» **Work order**:
Report every line below that holds the word "integrate".

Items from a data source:
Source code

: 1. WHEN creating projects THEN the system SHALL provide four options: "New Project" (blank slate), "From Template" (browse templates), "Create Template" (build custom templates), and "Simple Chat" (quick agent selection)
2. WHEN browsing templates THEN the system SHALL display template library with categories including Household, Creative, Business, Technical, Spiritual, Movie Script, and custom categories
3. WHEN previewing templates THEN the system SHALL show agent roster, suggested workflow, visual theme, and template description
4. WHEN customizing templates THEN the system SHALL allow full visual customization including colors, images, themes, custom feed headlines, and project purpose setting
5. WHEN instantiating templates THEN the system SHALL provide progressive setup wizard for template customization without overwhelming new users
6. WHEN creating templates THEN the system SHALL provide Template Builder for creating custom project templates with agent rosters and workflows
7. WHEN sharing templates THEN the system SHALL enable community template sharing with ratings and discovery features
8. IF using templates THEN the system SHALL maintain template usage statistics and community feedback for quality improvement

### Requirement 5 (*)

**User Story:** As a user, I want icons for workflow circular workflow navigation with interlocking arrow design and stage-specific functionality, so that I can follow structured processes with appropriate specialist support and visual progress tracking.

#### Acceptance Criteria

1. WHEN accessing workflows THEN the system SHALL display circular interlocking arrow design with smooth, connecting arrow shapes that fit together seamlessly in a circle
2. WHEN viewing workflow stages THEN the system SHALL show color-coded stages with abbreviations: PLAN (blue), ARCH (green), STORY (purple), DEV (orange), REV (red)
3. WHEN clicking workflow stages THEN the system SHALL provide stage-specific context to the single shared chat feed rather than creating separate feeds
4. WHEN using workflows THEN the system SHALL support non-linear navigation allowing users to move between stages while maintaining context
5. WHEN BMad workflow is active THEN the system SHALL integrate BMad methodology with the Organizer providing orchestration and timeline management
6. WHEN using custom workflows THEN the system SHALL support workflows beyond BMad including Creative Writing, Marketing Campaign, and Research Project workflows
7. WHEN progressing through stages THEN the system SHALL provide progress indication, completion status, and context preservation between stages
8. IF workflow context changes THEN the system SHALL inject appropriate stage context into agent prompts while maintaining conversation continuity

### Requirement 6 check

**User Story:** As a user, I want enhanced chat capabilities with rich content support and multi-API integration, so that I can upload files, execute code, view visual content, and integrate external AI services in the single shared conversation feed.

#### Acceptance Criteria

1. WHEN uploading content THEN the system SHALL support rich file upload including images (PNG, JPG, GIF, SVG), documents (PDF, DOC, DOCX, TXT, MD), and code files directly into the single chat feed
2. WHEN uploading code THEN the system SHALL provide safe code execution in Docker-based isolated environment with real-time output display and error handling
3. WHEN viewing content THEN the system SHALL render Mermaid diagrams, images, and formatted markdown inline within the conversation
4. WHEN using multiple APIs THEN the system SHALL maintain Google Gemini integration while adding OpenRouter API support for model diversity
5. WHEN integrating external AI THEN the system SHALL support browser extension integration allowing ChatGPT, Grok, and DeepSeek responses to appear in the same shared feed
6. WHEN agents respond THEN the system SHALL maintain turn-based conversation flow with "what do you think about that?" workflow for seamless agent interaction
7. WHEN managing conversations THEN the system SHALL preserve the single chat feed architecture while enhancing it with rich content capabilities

» **Answer section**:
5. WHEN BMad workflow is active THEN the system SHALL integrate BMad methodology with the Organizer providing orchestration and timeline management
**User Story:** As a user, I want enhanced chat capabilities with rich content support and multi-API integration, so that I can upload files, execute code, view visual content, and integrate external AI services in the single shared conversation feed.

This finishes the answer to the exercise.